**ИСХОДНЫЙ ТЕКСТ**
##############################
Наконец, в этом беглом пробеге по основным смыслосодержащим чертам русской религиозной философии отметим ее антропологизм, вперенность в загадку человека, этого созданного по образу и подобию Бога существа, но утерявшего это подобие в своем падшем качестве. Парадокс этого промежуточного, столь еще несовершенного и кризисного, иррационально своевольного, с ядовитым жалом смерти в плоти и душе существа был проницательно исследован в русской литературе, прежде всего Достоевским, этим «гениальным диалектиком, величайшим русским метафизиком»4, по определению Бердяева. Недаром, именно Достоевский по существу представил новую углубленную философскую антропологию, значимую и необходимую для будущих времен, в том числе для нашего, в котором так остро проявляется именно кризис самого человека.
##############################
**ДАННЫЕ**
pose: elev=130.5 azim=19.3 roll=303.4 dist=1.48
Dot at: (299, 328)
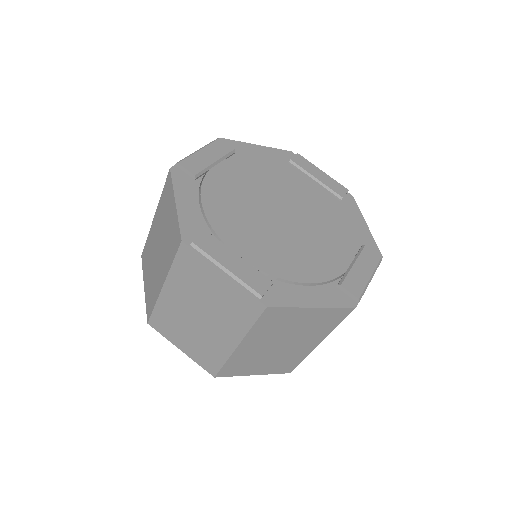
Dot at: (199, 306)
##############################
**ЧТО ТРЕБУЕТСЯ**
A) Как Достоевский назван по определению Бердяева во фрагменте о русской религиозной философии?
B) Воспроизведите из фрагмента о русской религиозной философии отрывок от слов «Наконец, в этом» до слов «кризис самого человека.» включительно.
C) Укажите, соответствуют ли фрагменту о русской религиозной философии три утверждения. (i) Антропологизм назван одной из черт русской религиозной философии. (ii) Парадокс человека в русской литературе исследовал прежде всего Толстой. (iii) В наше время кризис человека проявляется слабо.

**РЕЗУЛЬТАТЫ**
A) Гениальным диалектиком, величайшим русским метафизиком.

B)
Наконец, в этом беглом пробеге по основным смыслосодержащим чертам русской религиозной философии отметим ее антропологизм, вперенность в загадку человека, этого созданного по образу и подобию Бога существа, но утерявшего это подобие в своем падшем качестве. Парадокс этого промежуточного, столь еще несовершенного и кризисного, иррационально своевольного, с ядовитым жалом смерти в плоти и душе существа был проницательно исследован в русской литературе, прежде всего Достоевским, этим «гениальным диалектиком, величайшим русским метафизиком»4, по определению Бердяева. Недаром, именно Достоевский по существу представил новую углубленную философскую антропологию, значимую и необходимую для будущих времен, в том числе для нашего, в котором так остро проявляется именно кризис самого человека.

C)
(i) Да: «отметим ее антропологизм».
(ii) Нет: «прежде всего Достоевским».
(iii) Нет: «так остро проявляется именно кризис самого человека».